By the 60th minute, and with a full complement of substitution bringing in the usual suspects of Ayo Akinola, Pablo Piatti, and Nick DeLeon, the Reds had established their classic siege tactic. They were confounding Cincinnati with every possession and scarcely letting them out of their own half. Their few earnest attempts, once more, were quickly denied or self-destructed because of simplistic distribution. Toronto was squelching them.

Patti’s introduction into the game was of particular note in this regard. While Alejandro Pozuelo is having an MVP quality season, his coupling with the Argentinian adds an undeniable gravitas on the field: Piatti’s finesse brings grace to TFC’s motion, and his presence on the pitch as a scoring threat demands attention, taking a lot of heat off of Pozeulo and enabling quick runs from the wingers. The shift was noticeable against FC Cincinnati.

As the game drew to its conclusion it was all textbook by the Reds. They defended strong, had few mistakes, and were keen on the transition. Into the final 10 minutes the lead remained at a single goal for Toronto, but it was surprising that it was not greater, as for a long time another conversion seemed inevitable.

But instead, at the death, drama. A last minute cross by Cincinnati was aggressively defended by Laurent Ciman and a penalty was called. But after lengthy conversations (read: arguments) it went to review and the call was rescinded. Game over, Reds win.

Moments like this seem endlessly cautionary for the Reds. Control, no, command the game for the majority, perhaps score less than you should have, and an unnerving moment arrives to punish you. However, considering the starting line up, I think this is a rare instance when a single goal is unfortunate rather than unskilled.

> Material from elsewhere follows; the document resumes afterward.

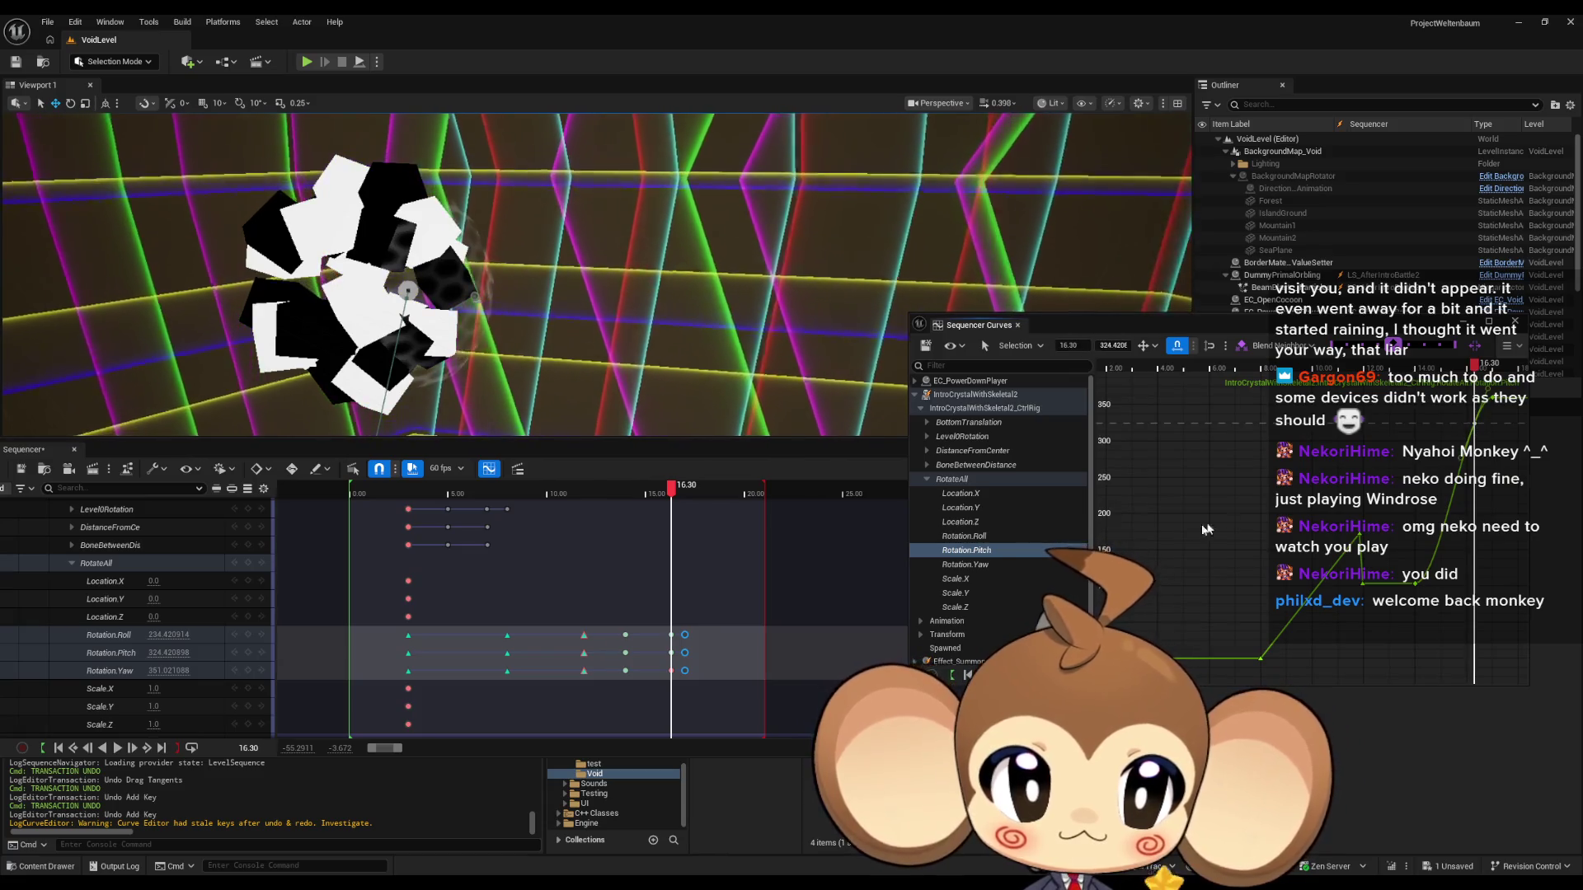
right_click(1388, 427)
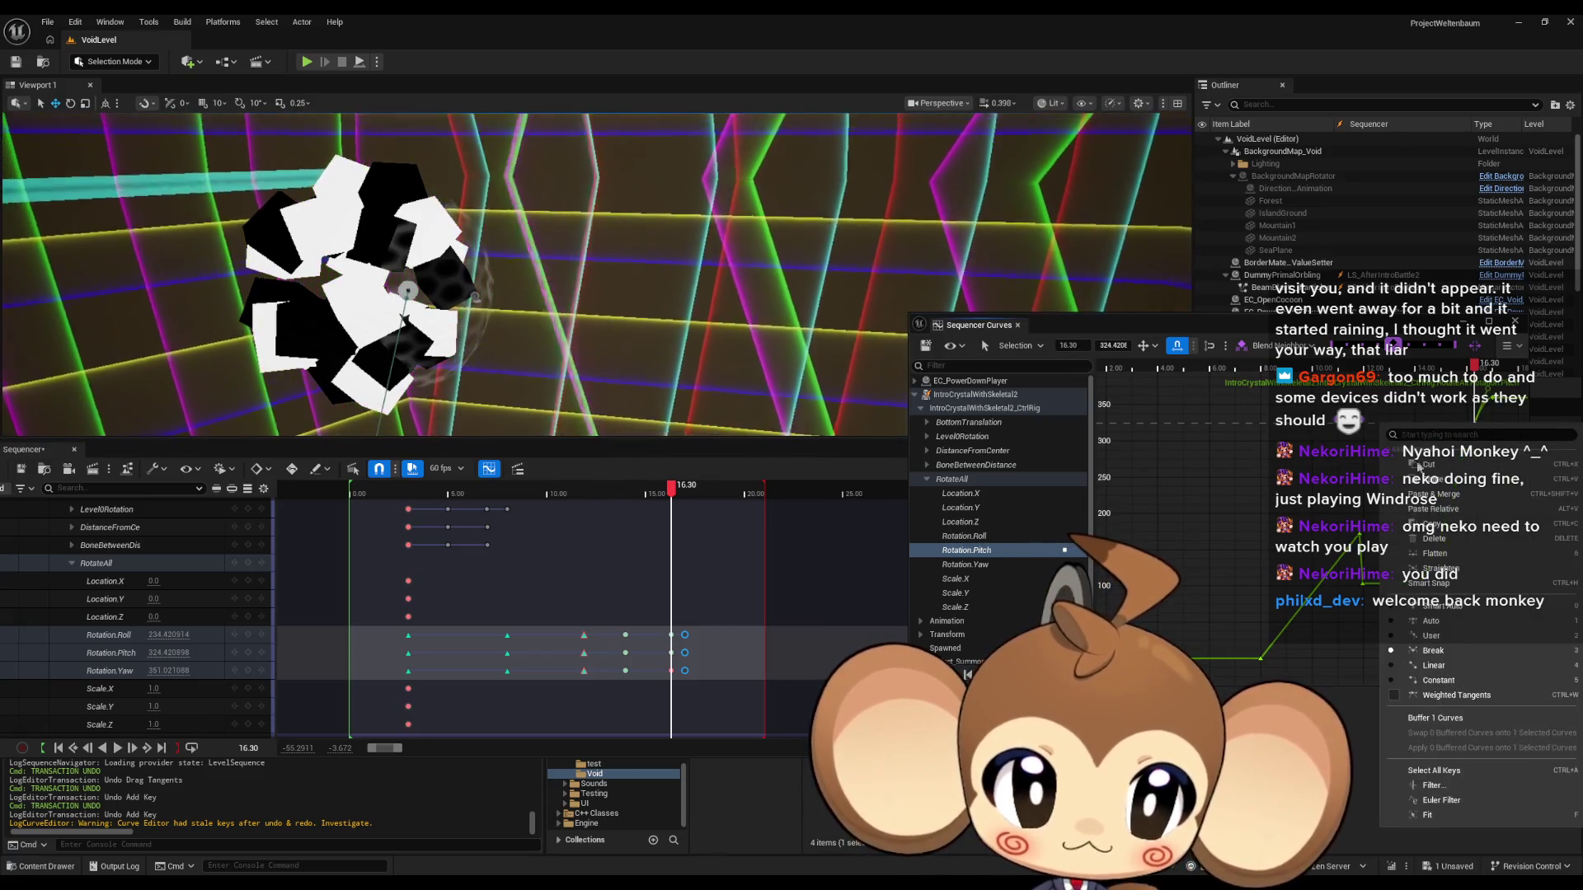
left_click(1451, 621)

For Greg Vanney the game was a tactical success. The guys on the bench got some time to stretch their legs, find their stride, score, and find invaluable confidence. When the end was in sight the shock troopers came in and it was all business. Toronto wins five straight, but who cares? The Reds are in the Playoffs. That is, Toronto FC, the team who had ups and downs and injuries and asides, that Toronto FC, are the first team in the league to clinch. That’s all that matters. Happy Thanksgiving.